▶ **Supplied data**:

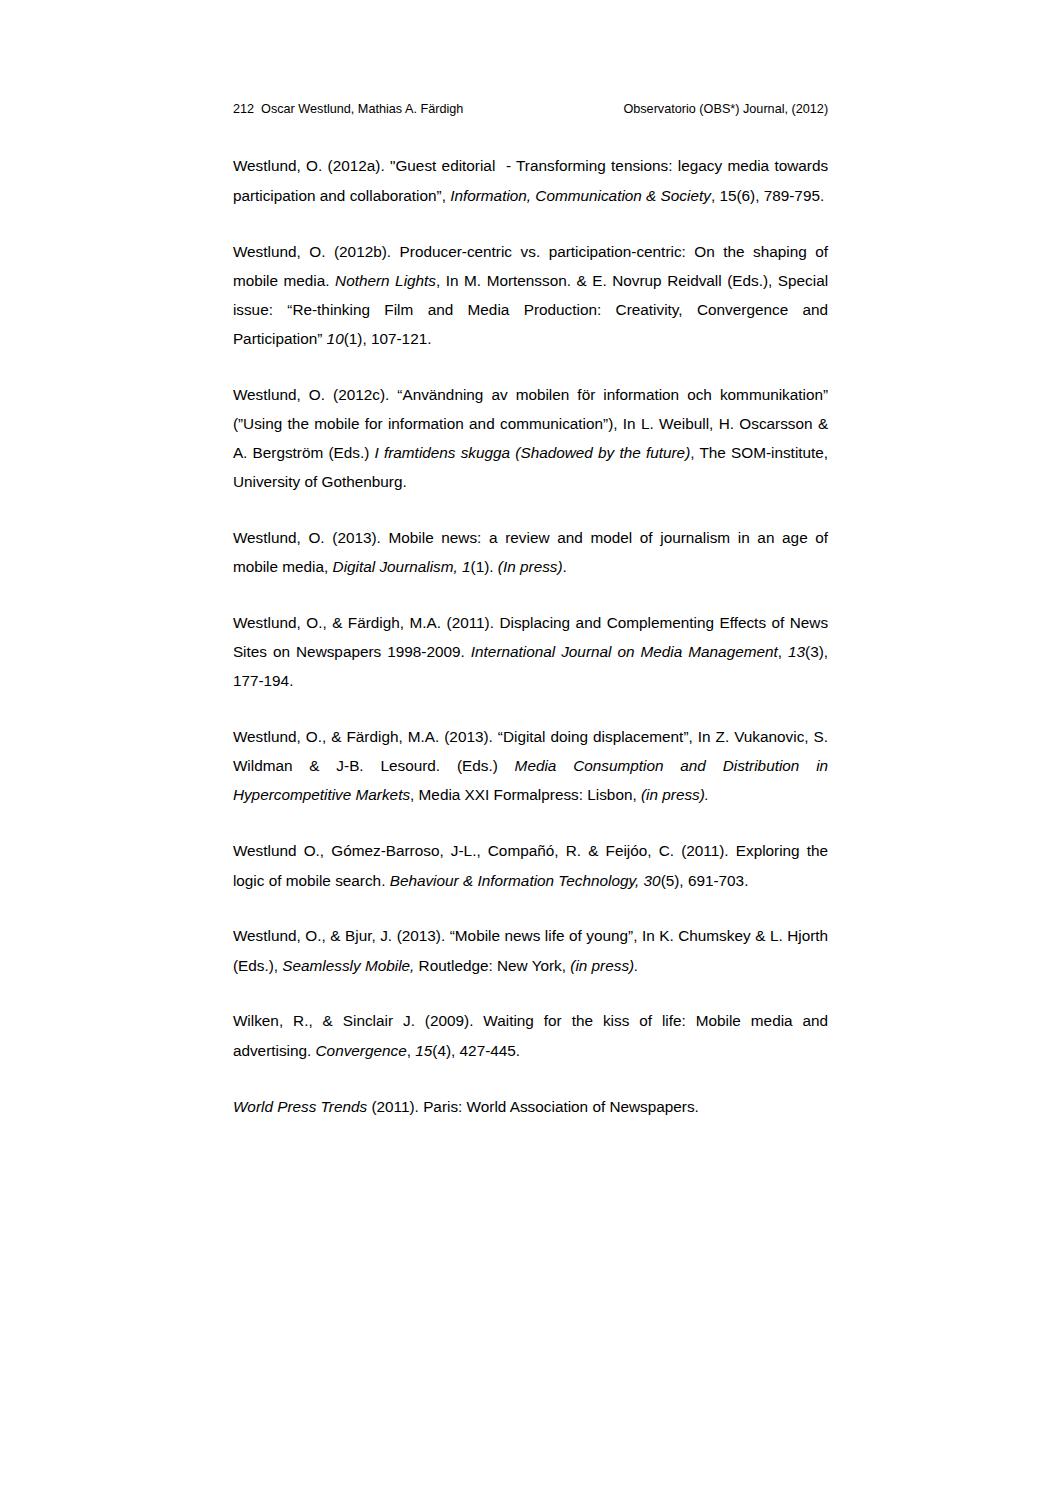212 Oscar Westlund, Mathias A. Färdigh Observatorio (OBS*) Journal, (2012)
Westlund, O. (2012a). "Guest editorial - Transforming tensions: legacy media towards participation and collaboration”, Information, Communication & Society, 15(6), 789-795.
Westlund, O. (2012b). Producer-centric vs. participation-centric: On the shaping of mobile media. Nothern Lights, In M. Mortensson. & E. Novrup Reidvall (Eds.), Special issue: “Re-thinking Film and Media Production: Creativity, Convergence and Participation” 10(1), 107-121.
Westlund, O. (2012c). “Användning av mobilen för information och kommunikation” (”Using the mobile for information and communication”), In L. Weibull, H. Oscarsson & A. Bergström (Eds.) I framtidens skugga (Shadowed by the future), The SOM-institute, University of Gothenburg.
Westlund, O. (2013). Mobile news: a review and model of journalism in an age of mobile media, Digital Journalism, 1(1). (In press).
Westlund, O., & Färdigh, M.A. (2011). Displacing and Complementing Effects of News Sites on Newspapers 1998-2009. International Journal on Media Management, 13(3), 177-194.
Westlund, O., & Färdigh, M.A. (2013). “Digital doing displacement”, In Z. Vukanovic, S. Wildman & J-B. Lesourd. (Eds.) Media Consumption and Distribution in Hypercompetitive Markets, Media XXI Formalpress: Lisbon, (in press).
Westlund O., Gómez-Barroso, J-L., Compañó, R. & Feijóo, C. (2011). Exploring the logic of mobile search. Behaviour & Information Technology, 30(5), 691-703.
Westlund, O., & Bjur, J. (2013). “Mobile news life of young”, In K. Chumskey & L. Hjorth (Eds.), Seamlessly Mobile, Routledge: New York, (in press).
Wilken, R., & Sinclair J. (2009). Waiting for the kiss of life: Mobile media and advertising. Convergence, 15(4), 427-445.
World Press Trends (2011). Paris: World Association of Newspapers.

▶ **How to complete this task**:
In the entries, the line containing "Westlund, O., & Färdigh, M.A. (2011)." and every line after it through the last are to be duplicated exactly, and no other line is to be included.

▶ **Written response**:
Westlund, O., & Färdigh, M.A. (2011). Displacing and Complementing Effects of News Sites on Newspapers 1998-2009. International Journal on Media Management, 13(3), 177-194.
Westlund, O., & Färdigh, M.A. (2013). “Digital doing displacement”, In Z. Vukanovic, S. Wildman & J-B. Lesourd. (Eds.) Media Consumption and Distribution in Hypercompetitive Markets, Media XXI Formalpress: Lisbon, (in press).
Westlund O., Gómez-Barroso, J-L., Compañó, R. & Feijóo, C. (2011). Exploring the logic of mobile search. Behaviour & Information Technology, 30(5), 691-703.
Westlund, O., & Bjur, J. (2013). “Mobile news life of young”, In K. Chumskey & L. Hjorth (Eds.), Seamlessly Mobile, Routledge: New York, (in press).
Wilken, R., & Sinclair J. (2009). Waiting for the kiss of life: Mobile media and advertising. Convergence, 15(4), 427-445.
World Press Trends (2011). Paris: World Association of Newspapers.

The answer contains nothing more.